Simon Morley Simon Morley

The Simple Truth. The Monochrome in Modern Art.

The cover of my new book.

The cover of my new book.

My new book is about to be published by Reaktion Books, after a few months delay due to the pandemic.

Monochrome painting is a genre that began life as the minimal or the most extreme possibility, the beginning and the end, the point towards which to converge, depart, or fly free.   Monochromes were the  outcome of  the spiritual and contemplative mind,  but equally of  a mind dedicated to the empirical and literal.

Monochromes were made in pursuit of  the most ethereal, extra-sensory experiences,  and also the  most concrete and sensory. In its heyday  between 1915 and the mid-1960s artists who made monochrome art claimed to be concerned with the seemingly vastly different but actually closely linked experiences of emptiness, nothingness, absence, silence, spiritual and intellectual transcendence, immateriality, infinity, purity, origins, essence, autonomy, absoluteness, specificity, materiality, repetition, seriality,  rigour, recklessness, and boredom. Through the faculty of visual perception artists explored the dialectics of the limit and limitlessness, the bounded and boundless, form and formlessness, being and nothingness.

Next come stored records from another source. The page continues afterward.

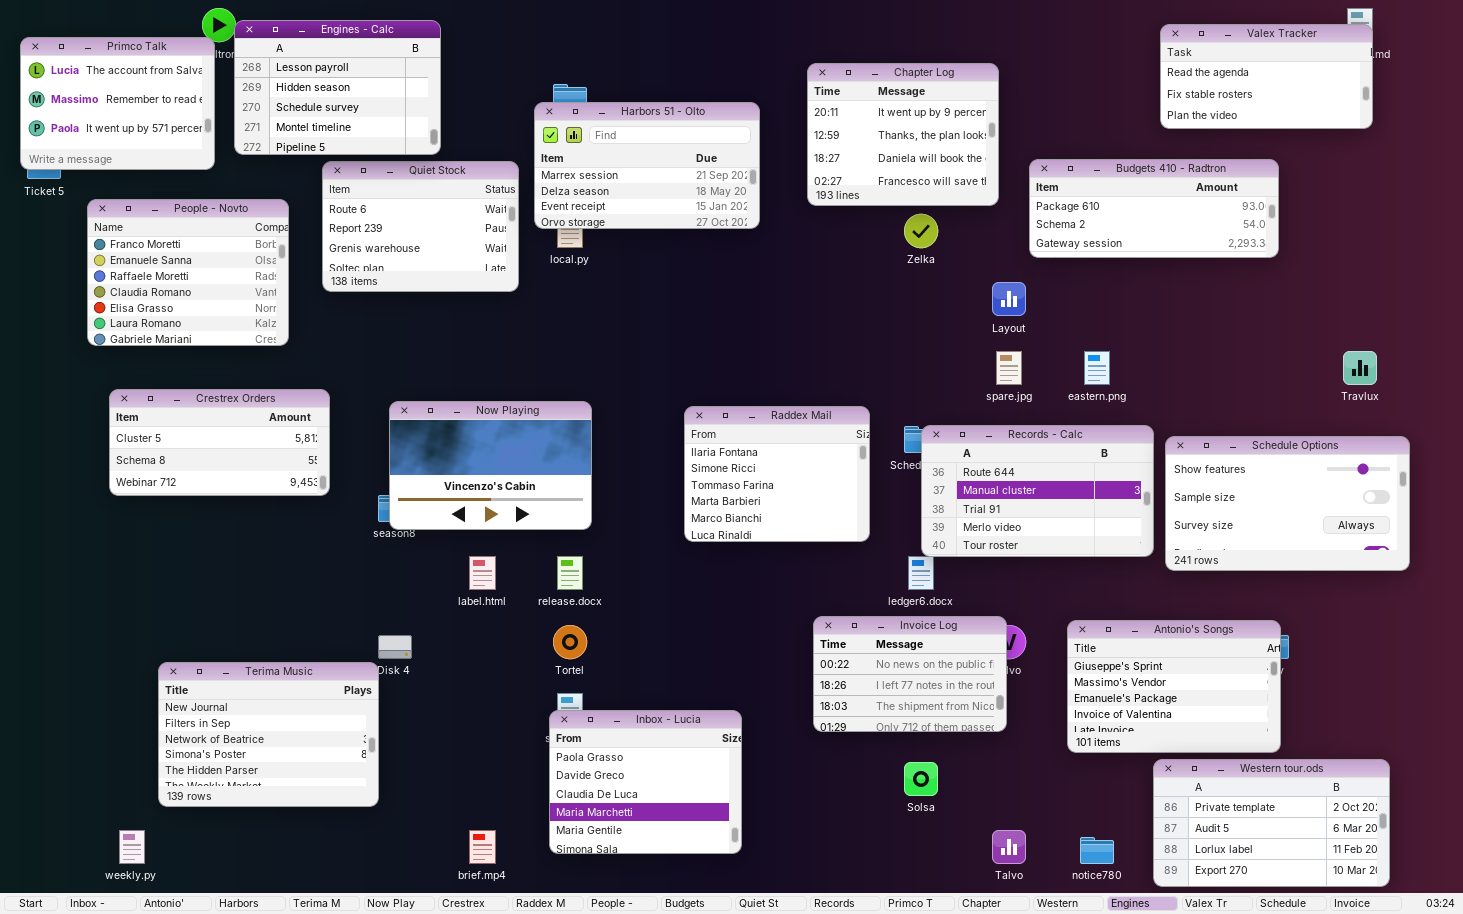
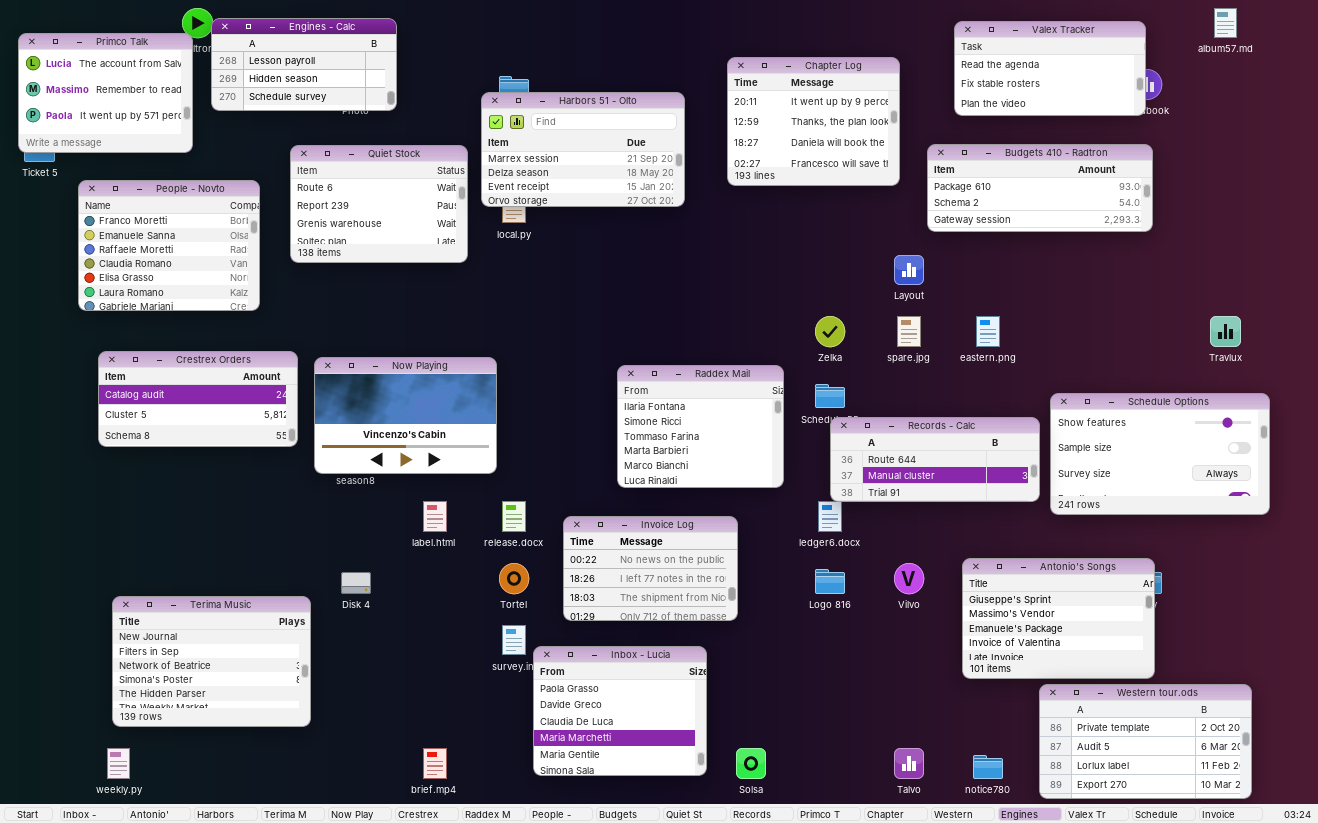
Engines - Calc: [234,20,441,155] -> [211,18,397,111], resized
Valex Tracker: [1160,24,1373,129] -> [954,21,1146,116], moved
Zelka: [904,214,938,248] -> [815,316,845,347], moved
Crestrex Orders: [109,389,330,496] -> [98,351,298,447], scrolled up 1 row
Now Playing: [389,401,592,530] -> [314,357,497,474], moved
Records - Calc: [921,425,1154,557] -> [830,417,1040,502], resized
Invoice Log: [813,616,1007,732] -> [563,516,738,621], moved
Terima Music: [158,662,379,807] -> [112,596,311,727], moved
Inbox - Lucia: [549,710,742,854] -> [533,646,707,776], moved
Solsa: [904,762,938,796] -> [736,748,766,779], moved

For all their apparent simplicity, monochromes turns out to be very complicated. They may be visually simple, but they are usually conceptually complex.  For some artists, a monochrome will be an object, but for others  it is a spiritual icon. A monochrome is flat but also, potentially, infinitely deep. It is empty of imagery, but full of paint. It is composed of the most ubiquitous of elements – colour –  but often addresses the most esoteric of meanings.  It can be made by anyone, and yet is usually the province of the most intellectually questioning and challenging of artists.   But in one way or another,  artists who make monochromes are involved in what one of its most important exponents, Yves Klein, called the ‘monochrome adventure.’